Jazmine Mercado, Contributor

“Shrinkflation has gotten worse,” experts say. Prices of consumer goods are increasing at the fastest rate in 40 years. Shrinkflation has been accelerating worldwide in recent years and has impacted many people and families. The term shrinkflation describes brands selling smaller amounts of product for the same price as before. It is a sneaky way for brands to hide growing prices. Some companies don’t want to increase their prices, instead they’re maintaining a similar price point and making their products smaller. This can include making candy bars sold in multipacks smaller than ones sold individually, or changing the shapes of their products so you can barely notice the difference in weight. 

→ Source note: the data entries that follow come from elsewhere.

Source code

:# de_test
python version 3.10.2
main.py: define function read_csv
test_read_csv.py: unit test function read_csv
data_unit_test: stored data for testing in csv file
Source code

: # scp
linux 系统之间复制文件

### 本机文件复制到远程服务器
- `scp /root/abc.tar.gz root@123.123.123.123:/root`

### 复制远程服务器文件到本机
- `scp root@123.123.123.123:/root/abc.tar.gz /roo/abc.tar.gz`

It’s important to look out for any of these signs because shrinking prices can eat away at your savings and make it much more difficult to shop for necessities. These prices are often overlooked by shoppers because we’re so used to seeing prices rise. As many of the prices shrink, you may be paying less for groceries but you won’t be getting as much food and eventually many people end up feeling like they’ve gotten ripped off.

“Shrinkflation has been going on for decades and decades. I used to call it downsizing.” Edgar Dworsky said. Cans of Pringles are different weights depending on the flavor in the US, but at Target they all cost the same. 

This effect is often seen at multiple grocery stores where the sale price is only for one week or a day and then it goes back to its original price. If you ever find yourself having to constantly put your money towards things like groceries, gas, clothing, and other necessities then shrinking prices might be happening to those items in particular.